Among the places highlighted by the pictorial vignettes is a view of Rufus Tallman’s two-story hotel (built in 1874) and the attached Blue Wing Saloon. Tallman’s was so well known that when a fire destroyed it in 1895, a headline in the San Francisco Chronicle called it “the loss of a popular resort.” Another image shows horses hitched outside Grewell’s Livery, Feed & Sale Stable in Lower Lake, while A.A. Carley’s Residence in Lakeport underscores the town’s fine private residences.
Among the most resonant images is a view of Bartlett Springs: one of the area's finest spa facilities. To a 19th-century audience, these vignettes were crucial selling points that showcased Lake County’s appeal to visitors, immigrants, and investors alike. Owners of the depicted facilities would likely have paid a premium to be featured in this manner. For the modern viewer, however, it provides a comprehensive and faithful visual record of Clear Lake in the late 19th century.
Late-19th-century Lake County was in the thralls of rapid growth: pioneers had cut trees, tilled land, and planted crops for decades. In the 1850s and ’60s, settlers planted orchards and tended cattle on ranches and farms around the lake. By the 1880s, the hillsides bore enough vines and fruit trees to ensure that during the harvest, wagon loads of produce would be shipped from the Lakeport docks. Some of these orchards and vineyards are depicted in the main view as planted rows of trees and shrubs, while some larger estates and their owners are identified in the framing vignettes.
In the late 1800s, California’s Lake County was well known for its fruit, particularly pears and grapes. The British actress Lillie Langtry had bought thousands of acres to start a vineyard here, and local farmers were already shipping their produce across county lines. Railroads never quite reached Lakeport, but every spare acre was put to use. Walnut and fruit orchards, dairy ranches, and hop fields are all suggested by the patchwork of fields in the print. To late 19th-century viewers, the combination of a temperate climate, fertile volcanic soils, and hard work implied an enormous potential for prosperity.

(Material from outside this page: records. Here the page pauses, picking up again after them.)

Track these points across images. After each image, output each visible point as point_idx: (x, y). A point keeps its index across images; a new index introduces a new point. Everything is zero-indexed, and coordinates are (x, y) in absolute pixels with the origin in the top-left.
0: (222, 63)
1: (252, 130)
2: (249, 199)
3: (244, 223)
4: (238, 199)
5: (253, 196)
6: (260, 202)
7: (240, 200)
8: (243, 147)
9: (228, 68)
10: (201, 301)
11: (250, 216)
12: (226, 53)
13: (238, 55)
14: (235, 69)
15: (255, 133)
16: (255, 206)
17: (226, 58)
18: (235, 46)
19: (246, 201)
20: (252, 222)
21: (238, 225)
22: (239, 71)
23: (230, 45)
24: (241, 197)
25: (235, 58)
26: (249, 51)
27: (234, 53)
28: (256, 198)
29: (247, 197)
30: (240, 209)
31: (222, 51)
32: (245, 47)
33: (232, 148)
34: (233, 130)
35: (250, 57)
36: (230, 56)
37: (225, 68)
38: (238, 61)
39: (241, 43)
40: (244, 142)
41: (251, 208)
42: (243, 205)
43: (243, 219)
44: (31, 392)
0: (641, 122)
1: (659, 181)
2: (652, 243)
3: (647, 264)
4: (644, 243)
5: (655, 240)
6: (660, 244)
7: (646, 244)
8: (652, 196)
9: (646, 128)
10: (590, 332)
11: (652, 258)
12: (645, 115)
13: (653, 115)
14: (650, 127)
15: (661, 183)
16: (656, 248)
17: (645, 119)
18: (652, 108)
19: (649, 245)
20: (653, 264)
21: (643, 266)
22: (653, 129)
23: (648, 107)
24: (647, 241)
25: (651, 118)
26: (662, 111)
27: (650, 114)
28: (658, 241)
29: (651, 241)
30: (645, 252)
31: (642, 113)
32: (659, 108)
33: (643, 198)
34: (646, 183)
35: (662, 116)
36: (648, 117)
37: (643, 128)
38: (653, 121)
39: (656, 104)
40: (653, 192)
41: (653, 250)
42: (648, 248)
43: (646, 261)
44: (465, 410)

In addition to local agriculture and emergent industries like quicksilver mining and commercial fishing, one of Lake County’s great booms came as resort and health tourism. When this view was published around 1890, wealthy travelers from San Francisco and beyond would travel north “to take the waters.” Advertisements like this often refer to Clear Lake as the “Switzerland of America,” highlighting its dramatic peaks, clean air, and alpine-like retreats. Once the railroad came within a day’s ride, visitors flocked to the area’s hot springs and mountain retreats. This commercial dynamic is revealed in the vignettes, which focus on Lakeport’s grand hotels.
The promotion of spas was just as significant, signaling health and leisure to most viewers. The popular spa resort at Bartlett Springs is shown in the main view as a cluster of buildings across the water from Lakeport. But an enlarged vignette in the top band captures it in much greater detail, underscoring its luxurious conditions. Unsurprisingly, such advertisements would also be exaggerated at times, as is seen here in the presentation of the Stockwell property as “Highland Springs”. This suggests the presence of a hot-spring spa, when the property was more of a camping ground outside Lakeport.
Rarity
The view is extremely rare.
Reps locates only the example at the Bancroft Library (UC Berkeley).